### PROBLEMS TO SOLVE
- 1) Reproduce the passage of the John Buttigieg article between "Maltese footballer and" and "Malta, Sliema Wanderers and Floriana.", inclusive, word for word.
- 2) Pick up the John Buttigieg article where it ends and extend it with further text.
━━━━━ DOCUMENT SECTION ━━━━━
John Buttigieg

Personal information
- Full name: John Buttigieg
- Date of birth: 5 October 1963 (age 62)
- Place of birth: Sliema, Malta
- Height: 6 ft 0 in (1.83 m)
- Positions: Sweeper; right back;

Youth career
- 1979–1981: Sliema Wanderers

Senior career*
- Years: Team / Apps / (Gls)
- 1981–1988: Sliema Wanderers / 75 / (6)
- 1988–1991: Brentford / 40 / (0)
- 1990: → Swindon Town (loan) / 3 / (0)
- 1991–1999: Floriana / 155 / (8)
- 1999–2002: Valletta / 59 / (4)

International career
- 1981–1982: Malta U18 / 4 / (0)
- 1984–2000: Malta / 97 / (1)

Managerial career
- 2007–2009: Birkirkara
- 2009–2011: Malta
- 2016–2019: Sliema Wanderers
- 2019: Birkirkara
- 2020–2021: Floriana

= John Buttigieg (footballer) =

Maltese footballer and manager

John Buttigieg (born 5 October 1963) is a Maltese football manager and former player. His last managerial role was being head coach of Floriana.

As a player, he played as a defender and is best remembered for his eight-year spells in the Maltese Premier League with Sliema Wanderers and Floriana. He also played in England for Brentford and Swindon Town and won 97 caps for the Malta national team. After retiring as a player, he managed Birkirkara, Malta, Sliema Wanderers and Floriana.

==Club career==
===Sliema Wanderers===
A sweeper, Buttigieg began his career at hometown Maltese Premier League club Sliema Wanderers at age 16. He established himself in the team during the 1981–82 season, missing just two league games as the club finished runners-up to Hibernians in the league and the Maltese FA Trophy. The Blues were relegated in the following season, but reclaimed their place in the Premier League by finishing as 1983–84 First Division champions. Buttigieg's best season came in 1987–88, when his performances earned him the Maltese Premier League Player of the Year award. The Blues would go on to win the league the title the following season, but Buttigieg managed just one appearance before departing the club in November 1988. He made 75 league appearances and scored six goals during eight years with Sliema. He also tasted European football with the club, appearing in the Cup Winners' Cup in the 1982–83 and 1987–88 seasons.

He had a brief trial at Manchester United in August 1988; including a first team appearance as a substitute for Russell Beardsmore in a pre-season friendly against Hamburger SV at Old Trafford.

===Brentford===
Buttigieg played for English Third Division club Brentford in a pre-season friendly tournament prior to the start of the beginning of the 1988–89 season. He had been spotted by manager Steve Perryman's former colleague Peter Shreeves, while playing in Northern Ireland for Malta. He eventually signed for the Bees on 2 November 1988 for a £40,000 fee. Buttigieg was brought in to play his natural sweeper role, but the Brentford defenders had trouble adapting to the system, which led Perryman to revert to using a normal defensive line and reducing Buttigieg to making cameo appearances in various positions off the bench. He made 19 appearances in what remained of the 1988–89 season and was a part of the Bees' run to the quarter-finals of the FA Cup, where they were knocked out by Liverpool.
━━━━━ RECORDED DATA ━━━━━
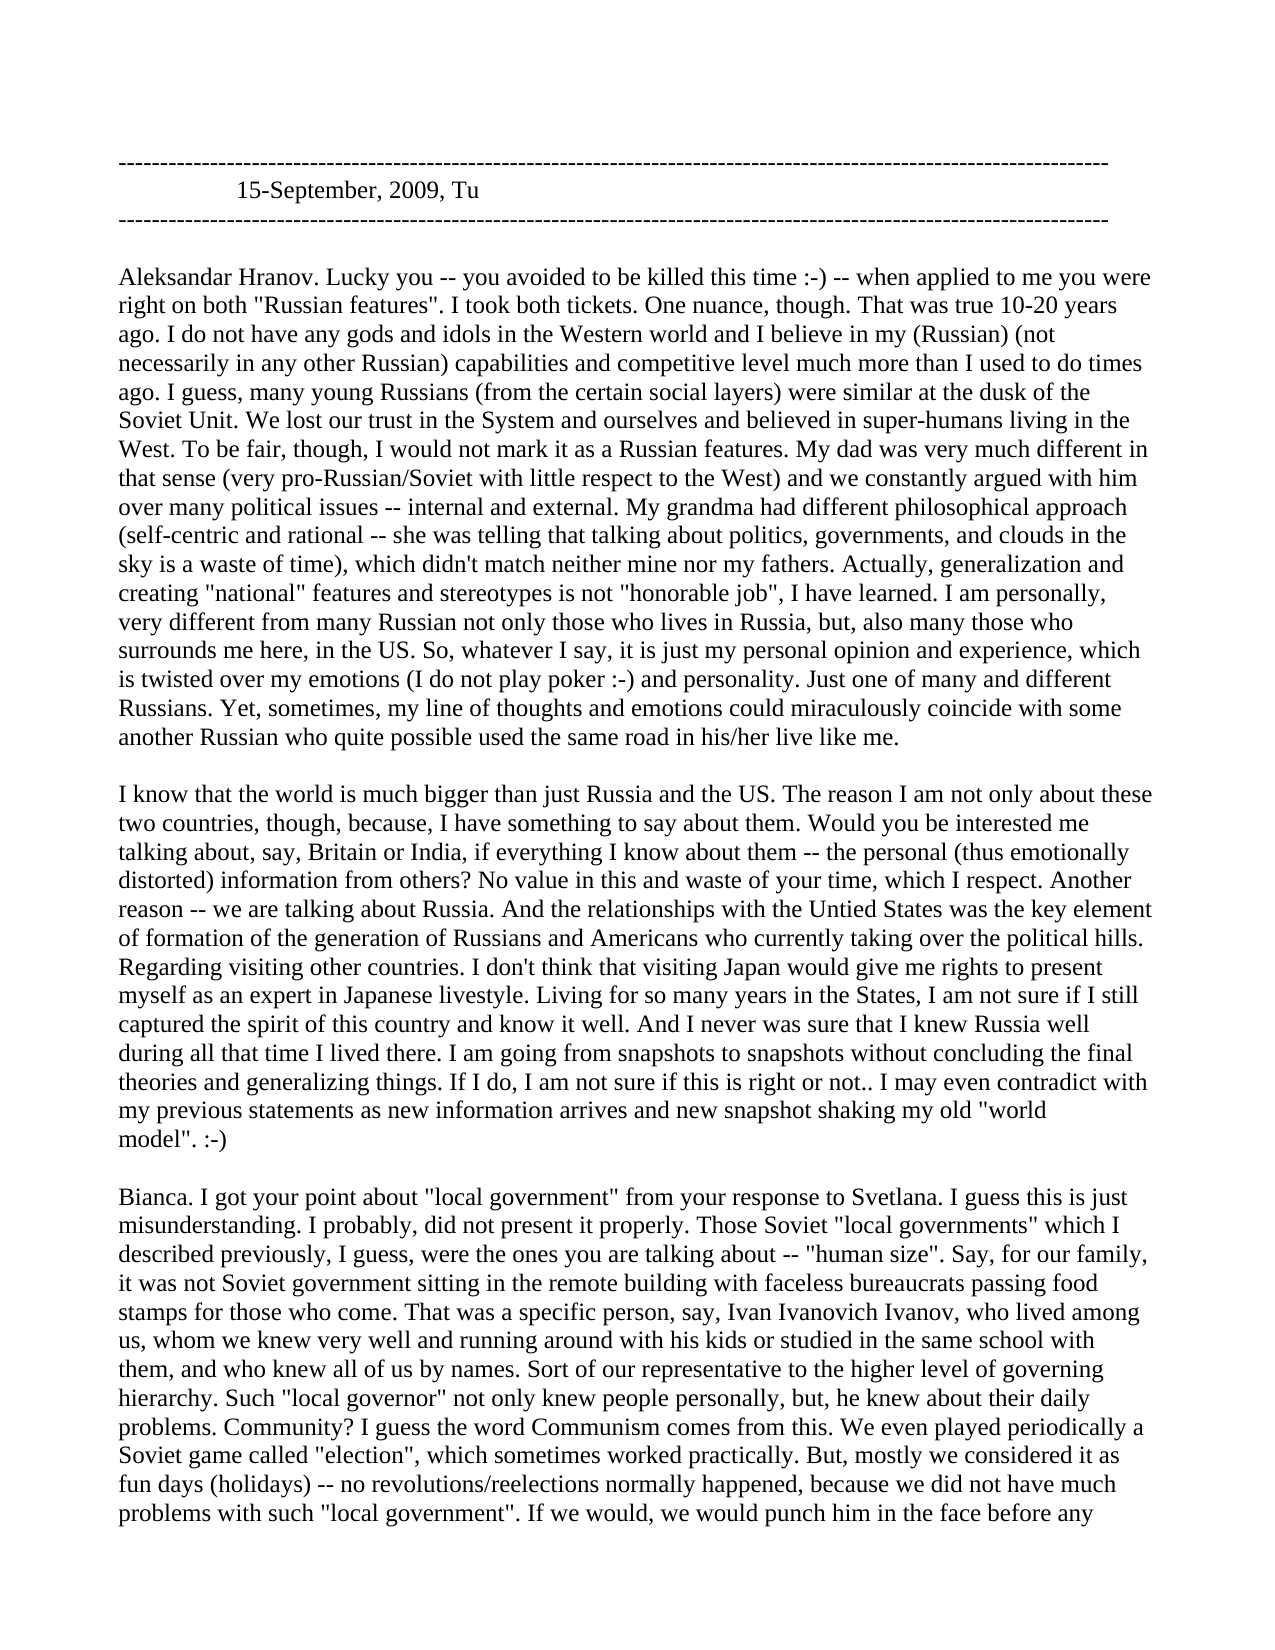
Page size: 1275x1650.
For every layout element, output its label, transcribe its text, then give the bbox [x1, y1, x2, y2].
━━━━━
### ANSWERS TO THE PROBLEMS
- 1)
Maltese footballer and manager

John Buttigieg (born 5 October 1963) is a Maltese football manager and former player. His last managerial role was being head coach of Floriana.

As a player, he played as a defender and is best remembered for his eight-year spells in the Maltese Premier League with Sliema Wanderers and Floriana. He also played in England for Brentford and Swindon Town and won 97 caps for the Malta national team. After retiring as a player, he managed Birkirkara, Malta, Sliema Wanderers and Floriana.

- 2)
Buttigieg began the 1989–90 season in an unfamiliar right back role and gradually fell out of the first team picture. The departure of Perryman as manager and his replacement Phil Holder's tactical change to a long ball game saw Buttigieg further frozen out. He moved on a one-month loan to Second Division club Swindon Town in September 1990, to cover for injuries. He made four appearances before his loan expired and the Robins were unwilling to make the move permanent. After being transfer-listed in November 1990, Buttigieg was released in May 1991. Buttigieg made 47 appearances during his time at Griffin Park and the 20 caps he won for Malta during that period made him Brentford's then-most capped international player.

===Floriana===
After a transfer dispute with former club Sliema Wanderers saw Buttigieg designated a free agent, he returned to the Maltese Premier League to sign for Floriana in 1991. He was named captain and won the double in the 1992–93 season and a cup treble in 1993–94. In the 1993–94 season, Buttigieg was part of the Floriana team which was the first (and as of 2014, only) Maltese club to qualify for the first round proper of the Champions League. Buttigieg scored both goals in a 2–0 win over Lithuanian champions Ekranas in the qualifying round, which set the Greens up with a two-legged tie against Portuguese club Porto in the first round. Floriana went out 2–0 on aggregate, but salvaged some pride with a 0–0 draw at the Ta' Qali Stadium in the second leg. He also represented Floriana in the Intertoto Cup and the qualifying rounds of the Cup Winners' Cup and the UEFA Cup. By the time he departed Floriana in 1999, Buttigieg had made 155 league appearances and scored eight goals for the club. He held talks over the club's vacant manager's job in October 2009, but the position went to Stephen Azzopardi.

===Valletta===
Buttigieg saw out his career with a three-season spell with Maltese Premier League club Valletta, making over 60 appearances and winning an unprecedented sextuple with the club during the 2000–01 season. He experienced European football once again, progressing past Welsh champions Barry Town in the 1999–00 Champions League first qualifying round, before bowing out to Austrian runners-up Rapid Vienna in the second qualifying round. A runners-up finish in the Maltese Premier League in the 1999–00 season saw Valletta qualify for the 2000–01 UEFA Cup qualifying round, but they were knocked out by Croatian club Rijeka 8–6 on aggregate. Buttigieg retired from football at the end of the 2001–02 season, after failing to be offered a new contract.

==International career==
Buttigieg made his international debut in an unsanctioned match between Malta 'A' and an Italian amateur XI in February 1980, making a second appearance, again against the Italian amateurs in November 1981. Buttigieg made his debut for the Malta U18 team in February 1981 and won four caps for the team during an unsuccessful qualification campaign for the 1982 European U18 Championship.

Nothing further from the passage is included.